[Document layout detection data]
=====

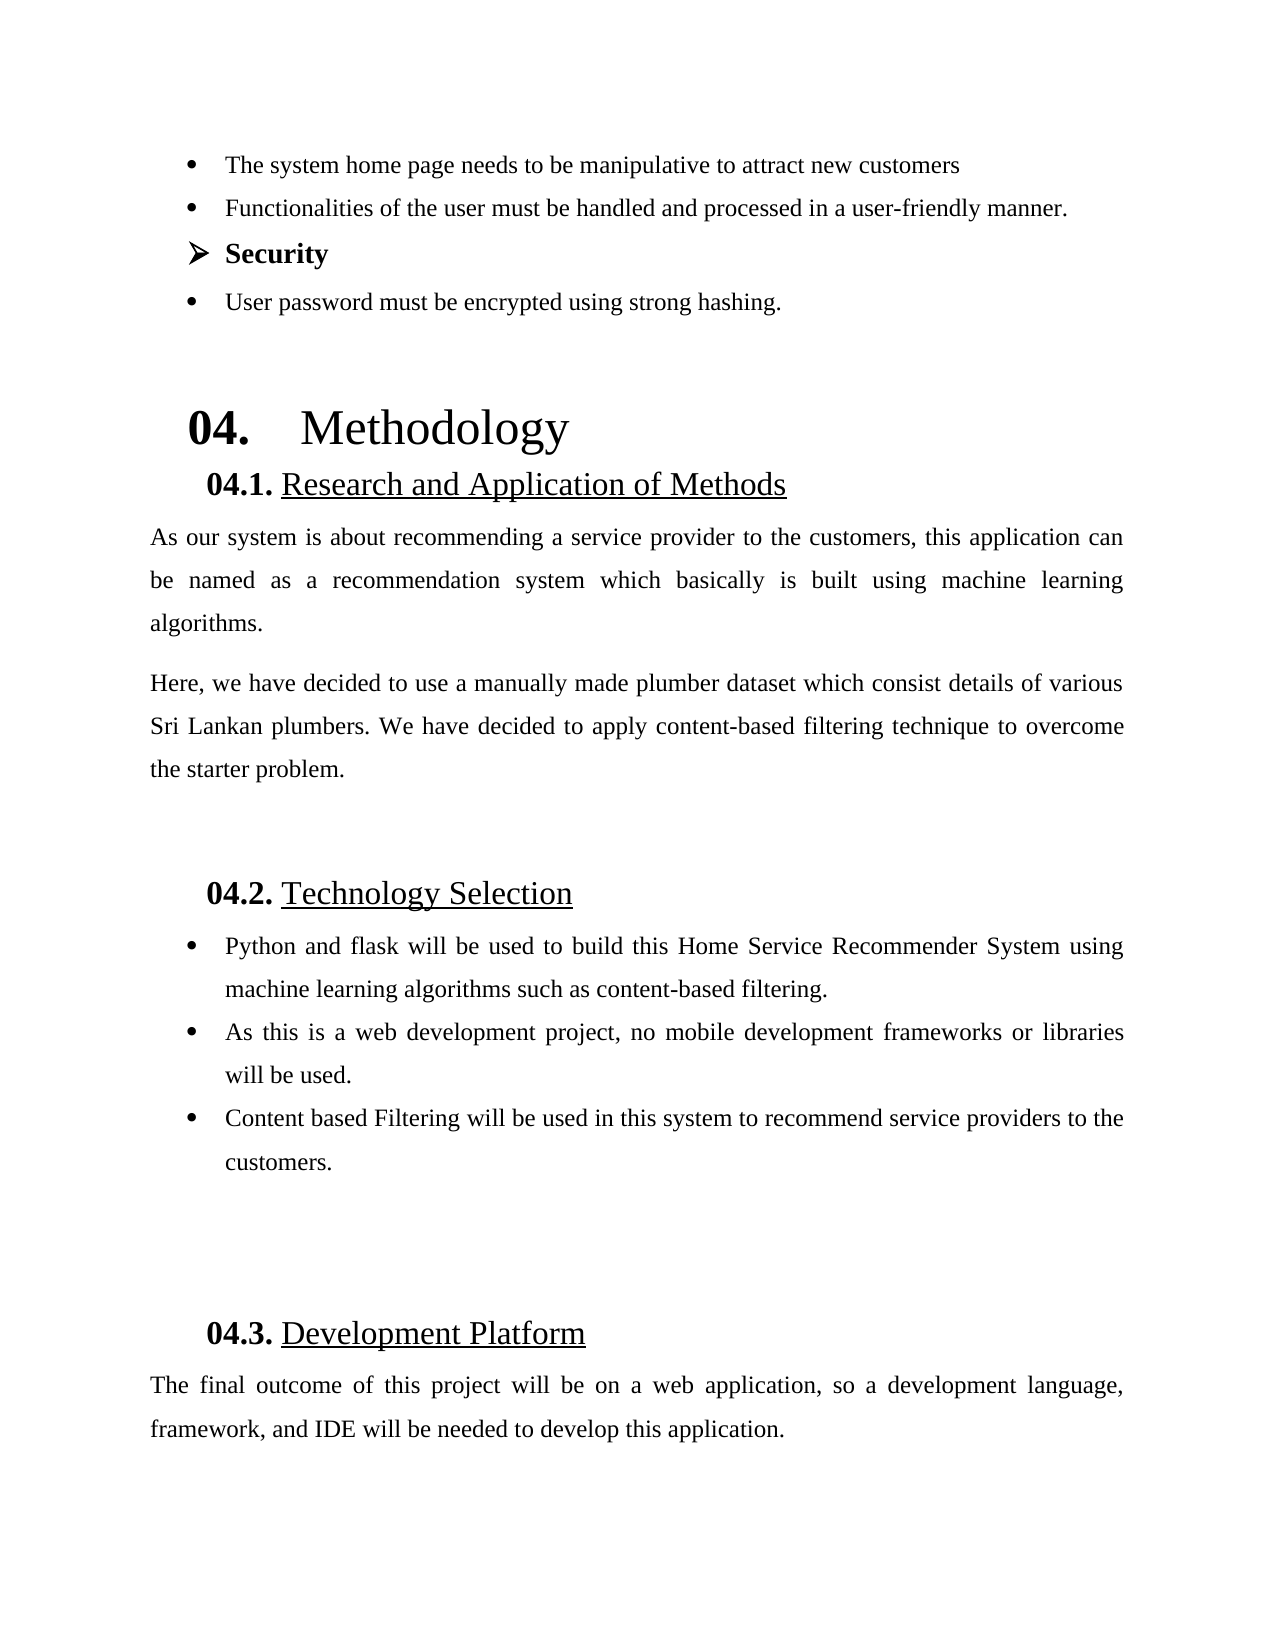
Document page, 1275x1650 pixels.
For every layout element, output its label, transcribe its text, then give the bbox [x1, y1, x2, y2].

text As our system is about recommending a service provider to the customers, this application can be named as a recommendation system which basically is built using machine learning algorithms. [150, 522, 1125, 637]
subtitle Technology Selection [206, 873, 1125, 912]
list Content based Filtering will be used in this system to recommend service providers to the customers. [187, 1103, 1125, 1175]
list Functionalities of the user must be handled and processed in a user-friendly manner. [187, 193, 1125, 222]
list The system home page needs to be manipulative to attract new customers [187, 150, 1125, 179]
list User password must be encrypted using strong hashing. [187, 287, 1125, 315]
list Python and flask will be used to build this Home Service Recommender System using machine learning algorithms such as content-based filtering. [187, 931, 1125, 1003]
subtitle Research and Application of Methods [206, 464, 1125, 502]
subtitle Methodology [187, 398, 1125, 455]
text The final outcome of this project will be on a web application, so a development language, framework, and IDE will be needed to develop this application. [150, 1371, 1125, 1442]
subtitle Development Platform [206, 1313, 1125, 1351]
text Here, we have decided to use a manually made plumber dataset which consist details of various Sri Lankan plumbers. We have decided to apply content-based filtering technique to overcome the starter problem. [150, 668, 1125, 783]
list As this is a web development project, no mobile development frameworks or libraries will be used. [187, 1017, 1125, 1089]
list Security [187, 236, 1125, 270]
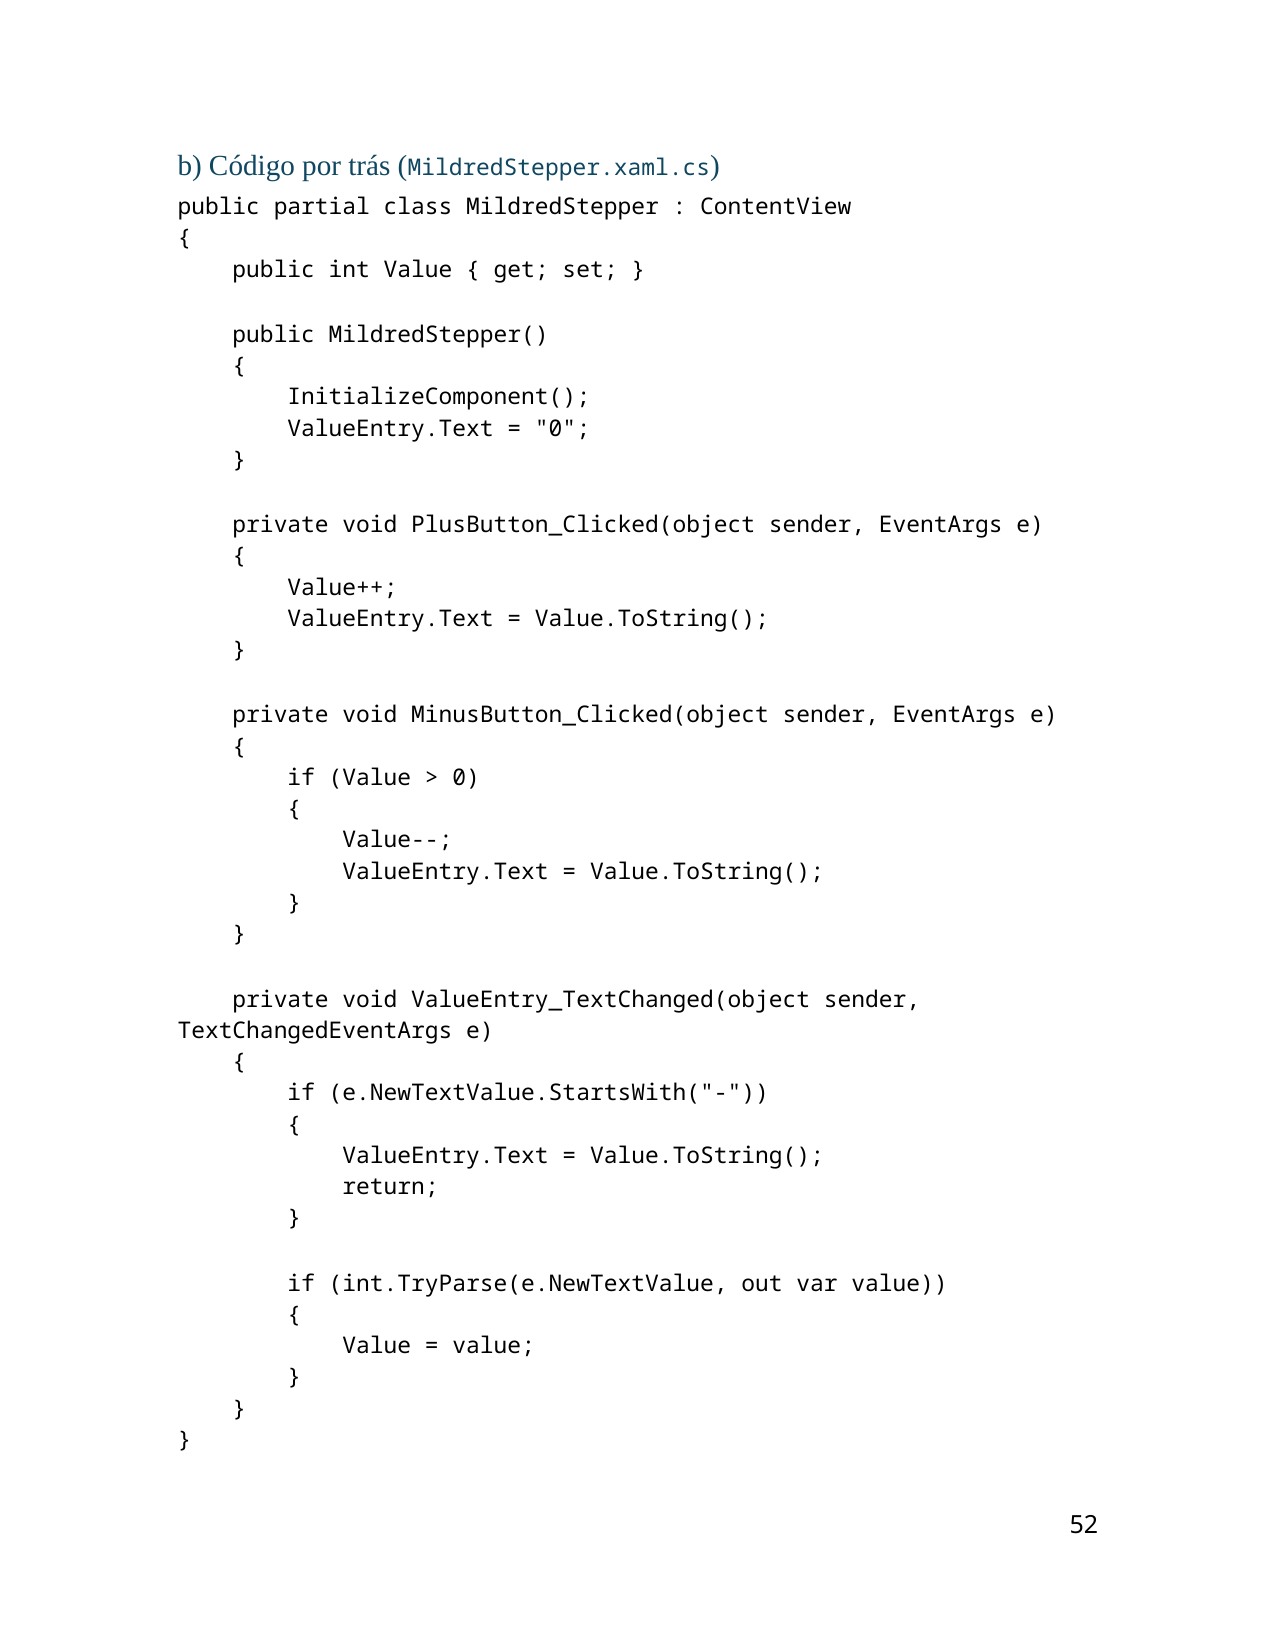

=====

## PROBLEM
The data above needs to be retyped exactly, with the images left out.

## RESULT OF THIS TASK
Document page, 1275x1650 pixels.
For every layout element, output its label, transcribe its text, then give the bbox [x1, y1, x2, y2].

text As our system is about recommending a service provider to the customers, this application can be named as a recommendation system which basically is built using machine learning algorithms. [150, 522, 1125, 637]
subtitle Technology Selection [206, 873, 1125, 912]
list Content based Filtering will be used in this system to recommend service providers to the customers. [187, 1103, 1125, 1175]
list Functionalities of the user must be handled and processed in a user-friendly manner. [187, 193, 1125, 222]
list The system home page needs to be manipulative to attract new customers [187, 150, 1125, 179]
list User password must be encrypted using strong hashing. [187, 287, 1125, 315]
list Python and flask will be used to build this Home Service Recommender System using machine learning algorithms such as content-based filtering. [187, 931, 1125, 1003]
subtitle Research and Application of Methods [206, 464, 1125, 502]
subtitle Methodology [187, 398, 1125, 455]
text The final outcome of this project will be on a web application, so a development language, framework, and IDE will be needed to develop this application. [150, 1371, 1125, 1442]
subtitle Development Platform [206, 1313, 1125, 1351]
text Here, we have decided to use a manually made plumber dataset which consist details of various Sri Lankan plumbers. We have decided to apply content-based filtering technique to overcome the starter problem. [150, 668, 1125, 783]
list As this is a web development project, no mobile development frameworks or libraries will be used. [187, 1017, 1125, 1089]
list Security [187, 236, 1125, 270]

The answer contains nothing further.